====== Material for this task ======

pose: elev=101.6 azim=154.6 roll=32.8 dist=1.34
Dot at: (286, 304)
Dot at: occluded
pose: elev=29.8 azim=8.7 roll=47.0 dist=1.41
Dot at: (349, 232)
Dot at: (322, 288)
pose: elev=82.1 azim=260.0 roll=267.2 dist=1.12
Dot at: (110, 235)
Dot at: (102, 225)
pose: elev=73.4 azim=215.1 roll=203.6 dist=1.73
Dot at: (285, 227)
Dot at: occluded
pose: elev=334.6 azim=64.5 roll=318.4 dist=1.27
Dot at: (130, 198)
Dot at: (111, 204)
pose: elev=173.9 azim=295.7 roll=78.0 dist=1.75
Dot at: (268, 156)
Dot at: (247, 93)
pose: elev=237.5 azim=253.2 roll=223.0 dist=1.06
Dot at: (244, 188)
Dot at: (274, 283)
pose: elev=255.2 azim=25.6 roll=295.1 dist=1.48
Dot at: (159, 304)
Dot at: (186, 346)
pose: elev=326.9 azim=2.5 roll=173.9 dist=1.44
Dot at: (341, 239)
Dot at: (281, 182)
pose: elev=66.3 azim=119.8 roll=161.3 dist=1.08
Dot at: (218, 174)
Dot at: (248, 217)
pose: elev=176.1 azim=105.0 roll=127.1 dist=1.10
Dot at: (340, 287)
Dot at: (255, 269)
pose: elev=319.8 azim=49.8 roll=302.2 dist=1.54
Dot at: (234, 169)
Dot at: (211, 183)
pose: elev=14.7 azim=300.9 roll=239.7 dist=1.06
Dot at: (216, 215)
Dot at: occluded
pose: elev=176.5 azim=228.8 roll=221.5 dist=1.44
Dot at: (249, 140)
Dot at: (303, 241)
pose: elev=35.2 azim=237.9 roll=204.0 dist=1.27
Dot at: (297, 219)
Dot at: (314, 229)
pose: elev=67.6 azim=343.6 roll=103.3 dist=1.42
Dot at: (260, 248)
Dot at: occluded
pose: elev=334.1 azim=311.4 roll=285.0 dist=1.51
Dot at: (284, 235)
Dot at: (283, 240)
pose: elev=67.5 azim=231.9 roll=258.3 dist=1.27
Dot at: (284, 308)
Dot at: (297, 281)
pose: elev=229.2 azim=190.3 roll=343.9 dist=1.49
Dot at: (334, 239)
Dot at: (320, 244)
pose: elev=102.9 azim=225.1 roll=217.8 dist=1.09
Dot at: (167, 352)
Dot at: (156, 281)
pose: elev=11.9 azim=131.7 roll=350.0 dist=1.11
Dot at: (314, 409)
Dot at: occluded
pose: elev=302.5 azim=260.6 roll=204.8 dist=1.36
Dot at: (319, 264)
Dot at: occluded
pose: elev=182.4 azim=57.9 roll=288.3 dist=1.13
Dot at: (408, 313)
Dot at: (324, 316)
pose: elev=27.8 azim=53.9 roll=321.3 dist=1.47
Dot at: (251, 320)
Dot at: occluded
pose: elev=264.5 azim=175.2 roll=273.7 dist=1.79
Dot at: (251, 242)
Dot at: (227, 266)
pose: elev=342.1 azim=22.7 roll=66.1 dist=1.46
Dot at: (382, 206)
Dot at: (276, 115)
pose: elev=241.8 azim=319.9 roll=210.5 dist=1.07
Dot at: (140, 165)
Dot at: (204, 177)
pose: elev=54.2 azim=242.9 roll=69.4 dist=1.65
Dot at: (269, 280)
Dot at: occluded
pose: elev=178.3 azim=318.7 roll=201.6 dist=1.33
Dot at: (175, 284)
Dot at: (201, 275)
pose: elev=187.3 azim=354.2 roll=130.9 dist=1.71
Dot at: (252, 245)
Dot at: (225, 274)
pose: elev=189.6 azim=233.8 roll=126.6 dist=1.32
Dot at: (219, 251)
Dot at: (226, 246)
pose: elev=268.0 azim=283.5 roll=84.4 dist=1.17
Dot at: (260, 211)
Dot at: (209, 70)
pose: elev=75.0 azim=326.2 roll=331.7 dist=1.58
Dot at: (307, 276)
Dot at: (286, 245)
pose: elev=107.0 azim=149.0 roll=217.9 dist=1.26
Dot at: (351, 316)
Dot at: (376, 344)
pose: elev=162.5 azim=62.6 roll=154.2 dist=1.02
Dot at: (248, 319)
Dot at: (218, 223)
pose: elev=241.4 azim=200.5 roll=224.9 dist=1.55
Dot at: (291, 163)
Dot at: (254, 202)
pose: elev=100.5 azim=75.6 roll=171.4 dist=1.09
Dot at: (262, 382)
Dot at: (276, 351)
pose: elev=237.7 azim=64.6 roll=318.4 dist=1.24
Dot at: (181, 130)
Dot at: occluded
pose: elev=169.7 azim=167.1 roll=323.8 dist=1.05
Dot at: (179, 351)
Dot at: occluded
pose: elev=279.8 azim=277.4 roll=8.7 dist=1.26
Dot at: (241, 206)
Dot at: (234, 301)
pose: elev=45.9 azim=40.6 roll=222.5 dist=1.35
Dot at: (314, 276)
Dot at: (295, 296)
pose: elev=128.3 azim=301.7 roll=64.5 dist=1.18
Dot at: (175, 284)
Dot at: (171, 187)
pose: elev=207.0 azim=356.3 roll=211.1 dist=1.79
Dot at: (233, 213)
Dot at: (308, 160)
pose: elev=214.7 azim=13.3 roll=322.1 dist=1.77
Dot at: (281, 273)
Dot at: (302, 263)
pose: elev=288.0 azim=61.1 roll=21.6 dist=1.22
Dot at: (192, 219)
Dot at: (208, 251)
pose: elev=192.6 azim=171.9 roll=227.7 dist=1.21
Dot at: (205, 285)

======

--- Stated exercise ---
Copy out every line of the material above, swapping "dist" for "distance" wherever it occurs and changing nothing else.

--- Response to the exercise ---
pose: elev=101.6 azim=154.6 roll=32.8 distance=1.34
Dot at: (286, 304)
Dot at: occluded
pose: elev=29.8 azim=8.7 roll=47.0 distance=1.41
Dot at: (349, 232)
Dot at: (322, 288)
pose: elev=82.1 azim=260.0 roll=267.2 distance=1.12
Dot at: (110, 235)
Dot at: (102, 225)
pose: elev=73.4 azim=215.1 roll=203.6 distance=1.73
Dot at: (285, 227)
Dot at: occluded
pose: elev=334.6 azim=64.5 roll=318.4 distance=1.27
Dot at: (130, 198)
Dot at: (111, 204)
pose: elev=173.9 azim=295.7 roll=78.0 distance=1.75
Dot at: (268, 156)
Dot at: (247, 93)
pose: elev=237.5 azim=253.2 roll=223.0 distance=1.06
Dot at: (244, 188)
Dot at: (274, 283)
pose: elev=255.2 azim=25.6 roll=295.1 distance=1.48
Dot at: (159, 304)
Dot at: (186, 346)
pose: elev=326.9 azim=2.5 roll=173.9 distance=1.44
Dot at: (341, 239)
Dot at: (281, 182)
pose: elev=66.3 azim=119.8 roll=161.3 distance=1.08
Dot at: (218, 174)
Dot at: (248, 217)
pose: elev=176.1 azim=105.0 roll=127.1 distance=1.10
Dot at: (340, 287)
Dot at: (255, 269)
pose: elev=319.8 azim=49.8 roll=302.2 distance=1.54
Dot at: (234, 169)
Dot at: (211, 183)
pose: elev=14.7 azim=300.9 roll=239.7 distance=1.06
Dot at: (216, 215)
Dot at: occluded
pose: elev=176.5 azim=228.8 roll=221.5 distance=1.44
Dot at: (249, 140)
Dot at: (303, 241)
pose: elev=35.2 azim=237.9 roll=204.0 distance=1.27
Dot at: (297, 219)
Dot at: (314, 229)
pose: elev=67.6 azim=343.6 roll=103.3 distance=1.42
Dot at: (260, 248)
Dot at: occluded
pose: elev=334.1 azim=311.4 roll=285.0 distance=1.51
Dot at: (284, 235)
Dot at: (283, 240)
pose: elev=67.5 azim=231.9 roll=258.3 distance=1.27
Dot at: (284, 308)
Dot at: (297, 281)
pose: elev=229.2 azim=190.3 roll=343.9 distance=1.49
Dot at: (334, 239)
Dot at: (320, 244)
pose: elev=102.9 azim=225.1 roll=217.8 distance=1.09
Dot at: (167, 352)
Dot at: (156, 281)
pose: elev=11.9 azim=131.7 roll=350.0 distance=1.11
Dot at: (314, 409)
Dot at: occluded
pose: elev=302.5 azim=260.6 roll=204.8 distance=1.36
Dot at: (319, 264)
Dot at: occluded
pose: elev=182.4 azim=57.9 roll=288.3 distance=1.13
Dot at: (408, 313)
Dot at: (324, 316)
pose: elev=27.8 azim=53.9 roll=321.3 distance=1.47
Dot at: (251, 320)
Dot at: occluded
pose: elev=264.5 azim=175.2 roll=273.7 distance=1.79
Dot at: (251, 242)
Dot at: (227, 266)
pose: elev=342.1 azim=22.7 roll=66.1 distance=1.46
Dot at: (382, 206)
Dot at: (276, 115)
pose: elev=241.8 azim=319.9 roll=210.5 distance=1.07
Dot at: (140, 165)
Dot at: (204, 177)
pose: elev=54.2 azim=242.9 roll=69.4 distance=1.65
Dot at: (269, 280)
Dot at: occluded
pose: elev=178.3 azim=318.7 roll=201.6 distance=1.33
Dot at: (175, 284)
Dot at: (201, 275)
pose: elev=187.3 azim=354.2 roll=130.9 distance=1.71
Dot at: (252, 245)
Dot at: (225, 274)
pose: elev=189.6 azim=233.8 roll=126.6 distance=1.32
Dot at: (219, 251)
Dot at: (226, 246)
pose: elev=268.0 azim=283.5 roll=84.4 distance=1.17
Dot at: (260, 211)
Dot at: (209, 70)
pose: elev=75.0 azim=326.2 roll=331.7 distance=1.58
Dot at: (307, 276)
Dot at: (286, 245)
pose: elev=107.0 azim=149.0 roll=217.9 distance=1.26
Dot at: (351, 316)
Dot at: (376, 344)
pose: elev=162.5 azim=62.6 roll=154.2 distance=1.02
Dot at: (248, 319)
Dot at: (218, 223)
pose: elev=241.4 azim=200.5 roll=224.9 distance=1.55
Dot at: (291, 163)
Dot at: (254, 202)
pose: elev=100.5 azim=75.6 roll=171.4 distance=1.09
Dot at: (262, 382)
Dot at: (276, 351)
pose: elev=237.7 azim=64.6 roll=318.4 distance=1.24
Dot at: (181, 130)
Dot at: occluded
pose: elev=169.7 azim=167.1 roll=323.8 distance=1.05
Dot at: (179, 351)
Dot at: occluded
pose: elev=279.8 azim=277.4 roll=8.7 distance=1.26
Dot at: (241, 206)
Dot at: (234, 301)
pose: elev=45.9 azim=40.6 roll=222.5 distance=1.35
Dot at: (314, 276)
Dot at: (295, 296)
pose: elev=128.3 azim=301.7 roll=64.5 distance=1.18
Dot at: (175, 284)
Dot at: (171, 187)
pose: elev=207.0 azim=356.3 roll=211.1 distance=1.79
Dot at: (233, 213)
Dot at: (308, 160)
pose: elev=214.7 azim=13.3 roll=322.1 distance=1.77
Dot at: (281, 273)
Dot at: (302, 263)
pose: elev=288.0 azim=61.1 roll=21.6 distance=1.22
Dot at: (192, 219)
Dot at: (208, 251)
pose: elev=192.6 azim=171.9 roll=227.7 distance=1.21
Dot at: (205, 285)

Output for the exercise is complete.